China’s residents are no strangers to surveillance, which is recently becoming even more prevalent in the lives of Chinese youth.
The country is already using facial recognition in schools to ensure students aren’t playing truant, and technology to monitor how attentive students are in class.
Now, a district government in the southern city of Guangzhou in Nansha District is handing out free location-tracking smartwatches to around 17,000 students from 60 primary schools, according to Guangzhou Daily, in a bid to help parents supervise their children.
The wearables have been dubbed “Safe Campus Smartwatches” and are equipped with GPS and China’s own equivalent satellite navigation system, BeiDou.
The watch was developed by Guangzhou Haige Communication Group. Their senior engineer Zhu Yanjun says positioning is accurate to within 10 meters.
Parents are able to monitor their child’s location with their smartphones and are instantly notified if the child sends out an emergency alert. The smartwatches also have a waterfront warning system to prompt parents to pay attention when a child is close to a lake or river to prevent waterlogging accidents.
“As long as the child is not in sight, adults will be worried. The positioning function of this watch can greatly alleviate this anxiety. At the same time, it can improve the communication efficiency between home and school and better grasp the safety information of students,” says Li Mingqiu, the president of Jinlong Primary School in Nansha District which has received over 1,000 of the smartwatches.
The scheme has seen more than 8,000 users complete registration and the project plans to issue 30,000 more smartwatches in the coming months.
Picture: Guangzhou News Radio FM962 via Weibo
Authorities maintain that participation in the scheme is entirely voluntary and state that users’ personal information will be verified and stored in a database run by the police and the Ministry of Industry and Information Technology.

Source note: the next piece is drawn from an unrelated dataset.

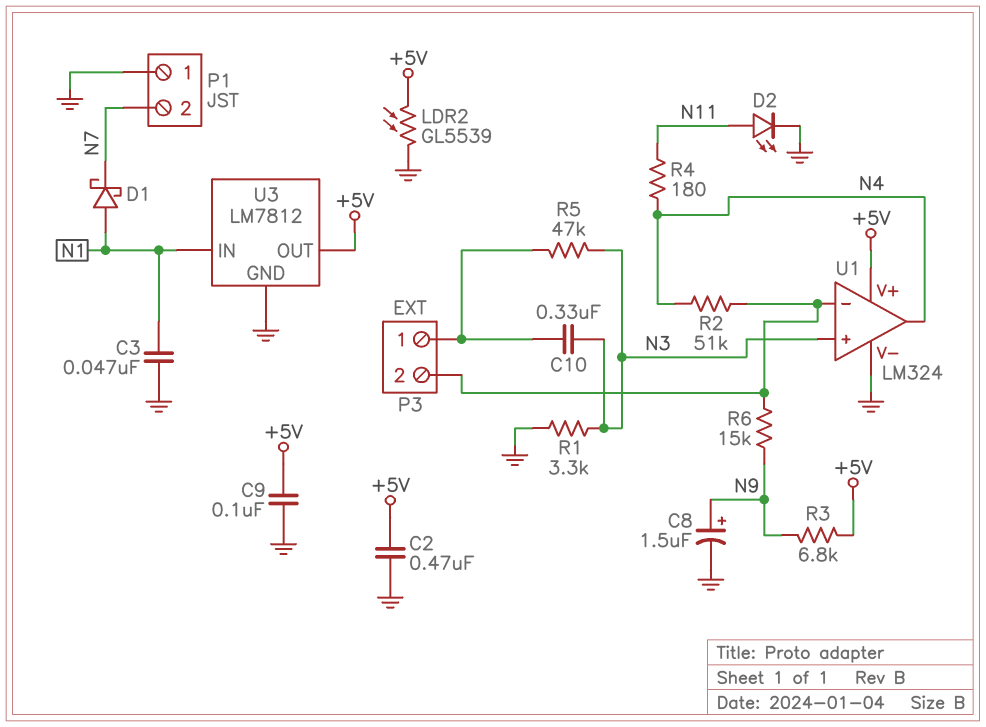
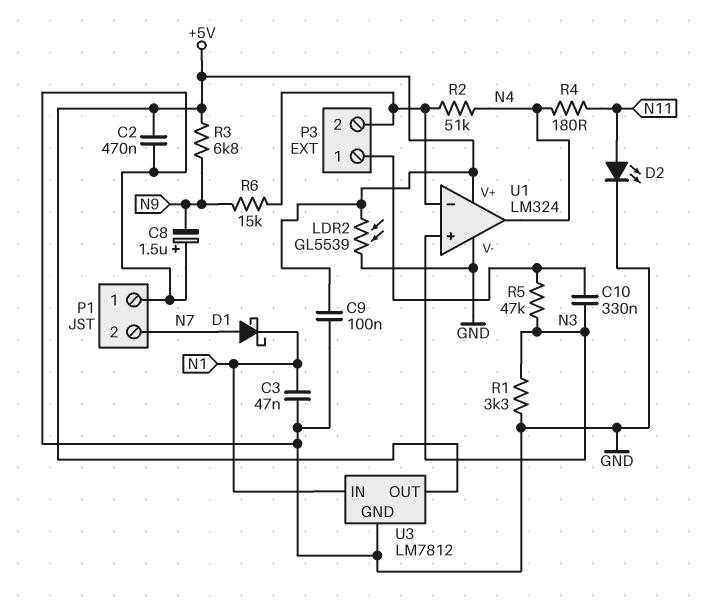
C8: 1.5uF (plus N9, minus GND) -> 1.5uF (plus GND, minus N9)
D1: schottky (A N1, K N7) -> schottky (A N7, K N1)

According to reports, the distribution of student smartwatches and the provision of safe campus services are part of projects aiming to demonstrate civilian applications for BeiDou throughout the country as an alternative to United States-owned GPS. The system, launched last year with 43 satellites in place, was originally created for the Chinese Military. Most Chinese-branded smartphones, such as those from Huawei and Xiaomi, already support BeiDou, though GPS still remains the most widely used system globally.
Past attempts to track school children in China, such as GPS tracking uniforms and tracking bands, have been met with controversy and social media outrage, but unlike these, this project in Guangzhou has official backing from multiple government agencies. This does not mean that all Chinese parents will be over the moon about Safe Campus Smartwatches but primary school president Mingqiu said that parents at his school were highly motivated.
While pictures of the school children receiving their wearables show them looking rather thrilled, we can’t help but wonder how they will feel about being under constant surveillance in 10 years time, and what that will look like in the future.